Rigrodsky & Long, P.A. announces that a complaint has been filed in the United States District Court for the Eastern District of New York on behalf of all persons or entities that purchased the common stock of Longfin Corp. (“Longfin” or the “Company”) (NASDAQ CM: LFIN) between December 13, 2017 and April 2, 2018, inclusive (the “Class Period”), alleging violations of the Securities Exchange Act of 1934 against the Company and certain of its officers (the “Complaint”).
If you purchased shares of Longfin during the Class Period and wish to discuss this action or have any questions concerning this notice or your rights or interests, please contact Seth D. Rigrodsky or Timothy J. MacFall at Rigrodsky & Long, P.A., 300 Delaware Avenue, Suite 1220, Wilmington, Delaware 19801, by telephone at (888) 969-4242, or by e-mail at email@example.com.
The Complaint alleges that throughout the Class Period, defendants made materially false and misleading statements, and omitted materially adverse facts, about the Company’s business, operations and prospects. Specifically, the Complaint alleges that the defendants concealed from the investing public that: (1) Longfin included several false statements in its SEC filings in connection with its IPO which prompted an SEC investigation, including wrongly representing Defendant Meenavalli’s age, location of Longfin’s principal offices, and listing Sarah Altahawi as an officer when she did not have that position; (2) Longfin acquired Ziddu.com shortly after the IPO to capitalize on the popularly of blockchain companies in order to manipulate the Company’s stock price; (3) Longfin’s acquisition of Ziddu.com prompted an SEC investigation; (4) Longfin knew that it was ineligible to be listed on the Russell 2000 and 3000 indices; and (5) as a result of the foregoing, Defendants’ statements about its business, operations, and prospects, were materially false and misleading and/or lacked a reasonable basis at all relevant times. As a result of defendants’ alleged false and misleading statements, the Company’s stock traded at artificially inflated prices during the Class Period.

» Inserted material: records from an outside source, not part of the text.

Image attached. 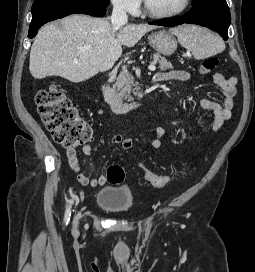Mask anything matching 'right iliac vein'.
<instances>
[{
	"instance_id": "1",
	"label": "right iliac vein",
	"mask_w": 255,
	"mask_h": 272,
	"mask_svg": "<svg viewBox=\"0 0 255 272\" xmlns=\"http://www.w3.org/2000/svg\"><path fill=\"white\" fill-rule=\"evenodd\" d=\"M77 226H78V218L75 217V219H74V227L76 228Z\"/></svg>"
}]
</instances>
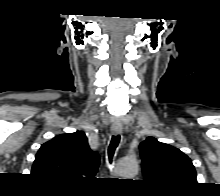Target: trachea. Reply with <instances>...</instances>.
Returning a JSON list of instances; mask_svg holds the SVG:
<instances>
[{
  "label": "trachea",
  "mask_w": 220,
  "mask_h": 196,
  "mask_svg": "<svg viewBox=\"0 0 220 196\" xmlns=\"http://www.w3.org/2000/svg\"><path fill=\"white\" fill-rule=\"evenodd\" d=\"M120 139H121L120 135L112 136V139L108 147V157H109L110 163H112V158L114 156L116 148L118 147L120 143Z\"/></svg>",
  "instance_id": "3493384b"
}]
</instances>
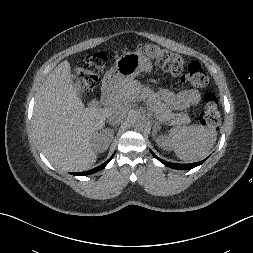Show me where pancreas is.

According to the Complaint, on March 26, 2018, Citron Research, a noted short seller, sent a tweet alerting investors that Longfin “is a pure stock scheme” and that an SEC enforcement action should not be far behind as “[f]ilings and press releases are riddled with inaccuracies and fraud.” CNBC wrote also the article “Shares of cryptocurrency play Longfin drop after short seller Citron calls it a 'pure stock scheme.’”
Then, on April 2, 2018, Longfin filed its annual report on Form 10-K for the year ended December 31, 2017 with the SEC disclosing an SEC probe into the documents related to the IPO and acquisition of Ziddu.com. Further, on the same day, The Wall Street Journal published the article, “Up-and-Down IPO Longfin Is Facing an SEC Probe,” which discussed the SEC’s investigation into Longfin.

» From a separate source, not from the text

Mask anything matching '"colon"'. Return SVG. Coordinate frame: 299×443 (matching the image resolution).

On this news, shares of Longfin declined over 30%, closing at $9.89 per share on April 3, 2018, on heavy trading volume.
If you wish to serve as lead plaintiff, you must move the Court no later than June 2, 2018. A lead plaintiff is a representative party acting on behalf of other class members in directing the litigation. Any member of the proposed class may move the court to serve as lead plaintiff through counsel of their choice, or may choose to do nothing and remain an absent class member.